【読書】マイク・サヴィジ「7つの階級: 英国階級調査報告」

「7つの階級」という本を読んだ。

昔は階級の高い人はある映画を好み階級の低い人はそもそもその映画を知らないという状況であったが、近年ではその映画を映画館に行って観なくても観れてしまうので、階級による知識の格差というものは少なくなったと考えられる。しかしながら、結果として階級による趣味の違いがなくなってフラットになったかと言われればそうではなく、「他の人がその映画を好んでいることは理解しているが、自分は好きではなく嫌いである」という突き放したような見方になっていると述べられていた。この点は自分にもあてはまるのでちょっと反省的にならなければなと思った。

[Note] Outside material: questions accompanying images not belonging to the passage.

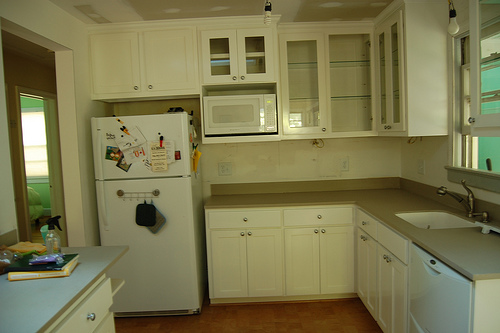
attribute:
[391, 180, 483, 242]
sink — white, grey, metal, silver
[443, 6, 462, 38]
light — white, hanging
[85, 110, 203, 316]
fridge — tall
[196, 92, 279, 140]
microwave — white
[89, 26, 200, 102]
cabinets — white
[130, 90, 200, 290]
fridge — small, white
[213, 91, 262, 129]
microwave — small, white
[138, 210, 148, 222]
pot holder — black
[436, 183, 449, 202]
faucet — metal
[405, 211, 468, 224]
sink — small, white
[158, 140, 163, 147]
magnet — red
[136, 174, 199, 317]
refrigerator — white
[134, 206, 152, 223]
hot pad — hanging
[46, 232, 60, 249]
bottle — clear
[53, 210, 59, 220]
nozzel — black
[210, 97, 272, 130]
microwave — white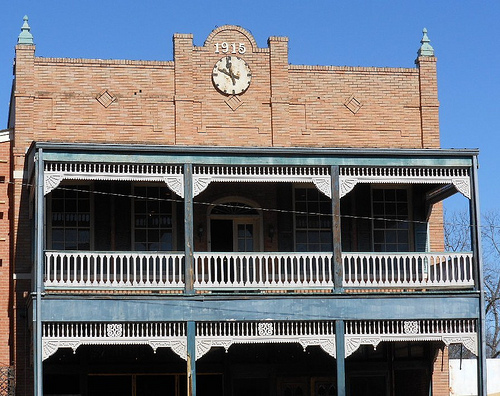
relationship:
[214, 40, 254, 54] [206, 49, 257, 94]
numbers on clock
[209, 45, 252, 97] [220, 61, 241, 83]
clock has hands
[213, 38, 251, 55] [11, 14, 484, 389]
numbers on building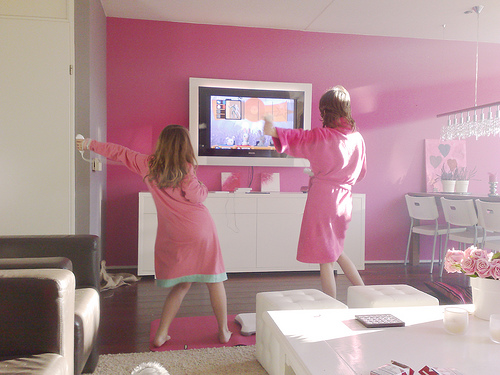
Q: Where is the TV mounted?
A: The wall.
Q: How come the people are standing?
A: Playing a video game.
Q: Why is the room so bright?
A: Sun shining in.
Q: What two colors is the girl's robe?
A: Pink, green.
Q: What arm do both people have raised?
A: Left.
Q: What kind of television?
A: Flat screen.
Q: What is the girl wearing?
A: Pink robe.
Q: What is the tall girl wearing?
A: Robe.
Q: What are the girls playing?
A: Video game.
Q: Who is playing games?
A: Two girls.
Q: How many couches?
A: Two.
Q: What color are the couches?
A: Brown.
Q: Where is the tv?
A: Wall.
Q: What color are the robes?
A: Pink.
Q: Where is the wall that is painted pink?
A: Behind tv.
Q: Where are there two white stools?
A: Behind woman.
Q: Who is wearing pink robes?
A: Two woman.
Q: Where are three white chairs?
A: Right of girls.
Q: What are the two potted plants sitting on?
A: Counter.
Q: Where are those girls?
A: At the living room.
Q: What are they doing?
A: Using a game controller stick.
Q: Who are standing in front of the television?
A: Two young sisters.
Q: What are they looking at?
A: At the television.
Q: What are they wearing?
A: Pink robes.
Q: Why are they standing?
A: To interact with the console.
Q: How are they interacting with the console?
A: By moving their bodies and the controller sticks.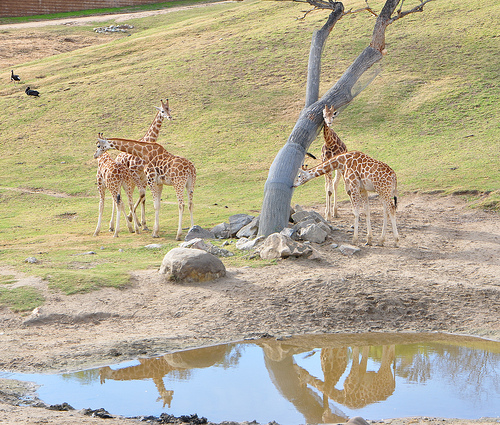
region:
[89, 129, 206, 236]
a giraffe standing near another giraffe.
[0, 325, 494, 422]
a reflecting pool of water.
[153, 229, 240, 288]
a rock near a pond.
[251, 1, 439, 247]
a tree near a rock.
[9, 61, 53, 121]
a plant on a hill.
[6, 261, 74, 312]
a patch of brown dirt.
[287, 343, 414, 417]
a reflection of a giraffe.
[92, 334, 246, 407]
a giraffe's brown reflection.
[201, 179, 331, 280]
rocks around the base of a tree.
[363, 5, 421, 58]
a section of a tree.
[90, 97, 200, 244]
three giraffe standing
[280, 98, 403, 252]
two girraffe next to tree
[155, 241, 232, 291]
large rock sticking out of ground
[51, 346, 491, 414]
muddy pool of water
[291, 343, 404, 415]
reflection of giraffe in pool of water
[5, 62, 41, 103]
black birds in background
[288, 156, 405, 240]
giraffe with head bowed toward tree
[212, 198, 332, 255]
rocks around base of tree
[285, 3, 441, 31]
branches of tree stripped of leaves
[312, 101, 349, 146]
giraffe rubbing neck against tree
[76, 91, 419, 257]
Five giraffes close to a tree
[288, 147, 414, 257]
giraffe has neck low in the tree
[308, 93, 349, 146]
neck of giraffe is touching the tree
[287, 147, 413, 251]
giraffe if facing to the left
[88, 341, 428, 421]
giraffes are reflected in the water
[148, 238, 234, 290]
big stone near a tree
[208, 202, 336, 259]
several stones surround the tree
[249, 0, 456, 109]
a tree without leaves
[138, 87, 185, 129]
giraffe has horns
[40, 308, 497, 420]
small waterhole next to five giraffes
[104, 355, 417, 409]
giraffes reflected in the water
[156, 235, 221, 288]
a large gray rock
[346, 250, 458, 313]
beige sand on the ground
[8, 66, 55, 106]
black birds resting on the grass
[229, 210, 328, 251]
a pile of rocks around the tree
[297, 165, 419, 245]
a giraffe licking the tree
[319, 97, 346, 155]
a giraffe scratching itself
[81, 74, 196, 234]
two giraffes walking in the pasture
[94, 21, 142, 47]
a circle of gray stones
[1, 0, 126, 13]
a red brick wall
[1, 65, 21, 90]
a [male] ostrich gallivanting in the distance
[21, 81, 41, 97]
another, indeterminate, large black bird sits beside gallivanting ostrich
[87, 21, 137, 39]
a circle of rocks, perhaps, far away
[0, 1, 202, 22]
a long strip of lawnlike green grass beside a brick wall in the distance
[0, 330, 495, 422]
giraffesw, trees, & elsewise invisible grasses reflected in the pond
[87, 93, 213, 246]
big giraffe, smaller giraffe, smallest giraffe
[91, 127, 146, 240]
smallest giraffe, juvenile giraffe, has hidden head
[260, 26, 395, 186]
tree wears wire armoured sock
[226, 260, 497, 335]
the footprints of many animals in the mud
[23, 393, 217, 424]
dark rocks @ the shoreline across the pond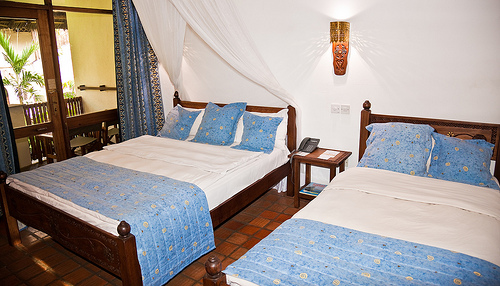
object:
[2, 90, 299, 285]
bed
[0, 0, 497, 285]
room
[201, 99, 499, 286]
bed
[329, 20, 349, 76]
light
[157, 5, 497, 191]
wall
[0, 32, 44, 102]
tree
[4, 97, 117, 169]
patio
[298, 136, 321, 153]
phone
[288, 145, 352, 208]
nightstand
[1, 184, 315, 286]
floor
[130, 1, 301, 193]
net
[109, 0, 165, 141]
curtains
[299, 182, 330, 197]
magazine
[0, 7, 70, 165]
door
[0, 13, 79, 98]
outside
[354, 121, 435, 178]
pillows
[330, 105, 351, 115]
switch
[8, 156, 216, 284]
bedspread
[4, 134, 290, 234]
sheet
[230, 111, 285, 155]
pillows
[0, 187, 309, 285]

また、エリートも自分の階級を「普通」というという点が意外で当然であった。自分の評価を高めるために見栄を張って自分の所属をあえて高く言うことは自然だが、エリート層が自らを中流と述べるのはその点で一見不自然である。しかし、エリートという階級は特権と結びつくので、自分の状況を努力によって手に入れたものではなく下駄によって手に入れたもの、という解釈を生み出す。そのため、あえて自らを中流と述べることで、自分自身で成し遂げてきたとされることを大きめに主張する、ということになるのである。言われれば納得であるが、なかなか面白い現象であると思った。